京子は誰に指名しようかと迷ったが五十嵐花子を指名した。
「では五十嵐さん。感想を述べて下さい」
京子に言われて五十嵐花子は話し出した。
「この哲也って子、可哀想で可哀想で涙が止まりませんでした。でもラストはハッピーエンドなので、ほっとしました」
次は後藤恵子が指名された。
「無口な子、って何を考えているのか、わかりませんでしたが、この小説を読んでわかりました。マザーテレサの言葉に感動しました」
次は大谷純が指名された。
「この栄小学校から、こんな優れた人が出たことを誇りに思います。この浅野浩二という人は天才だと思います」
等々。
色々な好意的な意見が述べられた。
・・・・・・・・・・・・・
1時間目の授業が終わった。
そしてその日の午後の授業も終わった。
「おい。
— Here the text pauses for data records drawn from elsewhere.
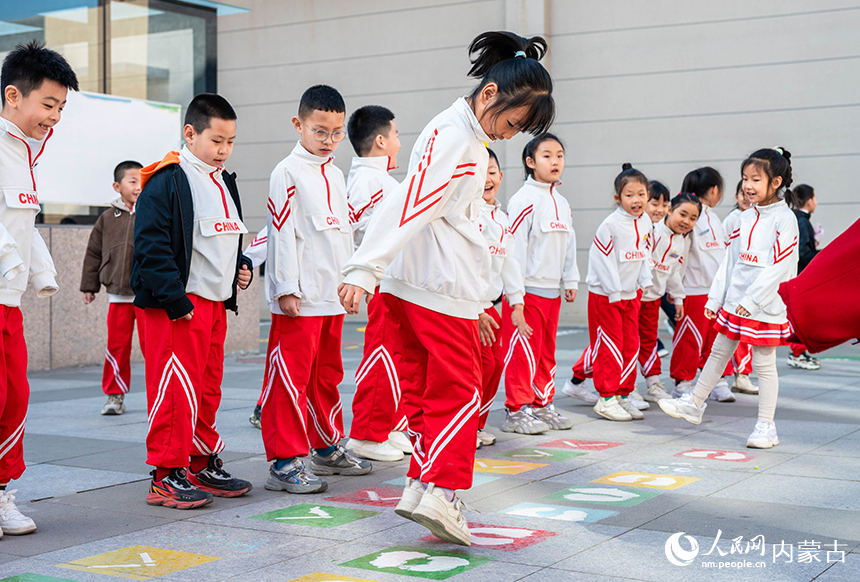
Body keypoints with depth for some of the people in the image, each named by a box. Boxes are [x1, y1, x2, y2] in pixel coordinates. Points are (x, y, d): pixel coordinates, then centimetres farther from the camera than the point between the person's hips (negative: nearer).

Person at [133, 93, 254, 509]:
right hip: (177, 305, -8)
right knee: (176, 387, -7)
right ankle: (167, 475, 1)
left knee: (208, 388, 14)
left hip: (216, 302, 9)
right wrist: (174, 297, -21)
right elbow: (152, 245, -17)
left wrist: (242, 267, 10)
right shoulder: (167, 181, -11)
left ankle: (204, 464, 24)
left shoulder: (224, 184, 17)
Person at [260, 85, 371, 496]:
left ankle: (327, 449, 28)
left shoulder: (335, 174, 16)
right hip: (299, 299, -8)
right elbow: (282, 232, -12)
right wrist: (286, 288, -16)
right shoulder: (287, 172, -7)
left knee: (327, 375, 16)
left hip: (332, 295, 8)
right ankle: (285, 462, -1)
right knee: (291, 378, -6)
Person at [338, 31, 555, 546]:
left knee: (424, 388, 12)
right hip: (441, 290, -10)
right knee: (460, 392, -5)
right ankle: (441, 493, -5)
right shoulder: (451, 134, -14)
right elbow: (409, 203, -24)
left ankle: (422, 486, 19)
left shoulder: (471, 138, 19)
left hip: (414, 286, 10)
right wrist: (364, 270, -31)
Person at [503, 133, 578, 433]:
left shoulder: (562, 203, 14)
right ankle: (517, 410, 3)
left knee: (547, 350, 14)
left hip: (552, 290, 8)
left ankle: (543, 405, 24)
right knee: (524, 351, -5)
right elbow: (514, 243, -15)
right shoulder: (523, 200, -11)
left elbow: (569, 244, 20)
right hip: (527, 289, -8)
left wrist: (570, 280, 15)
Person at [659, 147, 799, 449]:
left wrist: (751, 300, -21)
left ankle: (766, 426, 9)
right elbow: (730, 260, 12)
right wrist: (715, 298, 10)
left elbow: (777, 266, -18)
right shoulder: (747, 217, 10)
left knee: (764, 364, 1)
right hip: (735, 301, 7)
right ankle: (694, 404, 27)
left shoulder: (784, 219, -12)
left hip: (766, 305, -7)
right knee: (718, 353, 15)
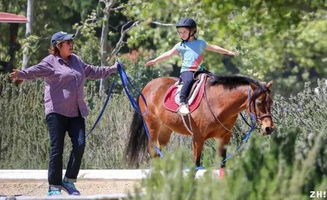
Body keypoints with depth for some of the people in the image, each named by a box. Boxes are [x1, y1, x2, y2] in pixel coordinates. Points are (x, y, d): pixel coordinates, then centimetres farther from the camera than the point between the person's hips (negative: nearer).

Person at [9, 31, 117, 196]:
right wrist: (21, 74, -41)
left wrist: (112, 69, 45)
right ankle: (54, 187, 0)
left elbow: (92, 72, 35)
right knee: (57, 149, -6)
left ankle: (69, 181, 8)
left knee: (80, 145, -6)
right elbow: (36, 70, -21)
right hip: (57, 112, -6)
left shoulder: (76, 60, 19)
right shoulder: (50, 62, -3)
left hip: (76, 113, 6)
野球をやろうぜ」と言って野球好きな、いつものメンバーが校庭に出て行った。
哲也はランドセルを背負ってすぐに家に帰るのだが、その日は帰らなかった。
哲也はおそるおそる校庭に出て行った。
そして野球をやっている生徒の一人(高橋)に声をかけた。
「ねえ。僕も入れてくれない?」
高橋は無口な哲也に初めて声をかけられて驚いた。
同時に嬉しくなった。
「おう。大歓迎だよ。哲也はどこのポジションをやりたい?」
高橋が聞いた。
「僕は下手だから外野でお願いします」
哲也が答えた。
「じゃあライトを守ってくれない?」
高橋が言った。
「うん」
哲也は急いでライトの守備位置に行った。
「よし。それじゃあ再開するぞ」
高橋が言った。
ランナーは2塁と3塁に二人いた。
まだノーアウトだった。
ピッチャーがボールを投げバッターが打った。
それはレフトの浅いフライになった。
哲也はそれを、おぼつかない足取りでキャッチした。
犠牲フライになれると思って、タッチアップで3塁ランナーがホームへ走った。
哲也はキャチャーめがけて思い切りボールを投げた。
しかしボールは暴投になってしまって3塁ランナーは楽々とホームインした。
「ドンマイ。哲也」
「でもよくフライとったな」
京子は教員室からその光景を見ていた。
京子は泣き崩れて、立っていられなくなり座り込んでしまった。
涙があとからあとから出続けて、それはいつまで経っても止まらなかった。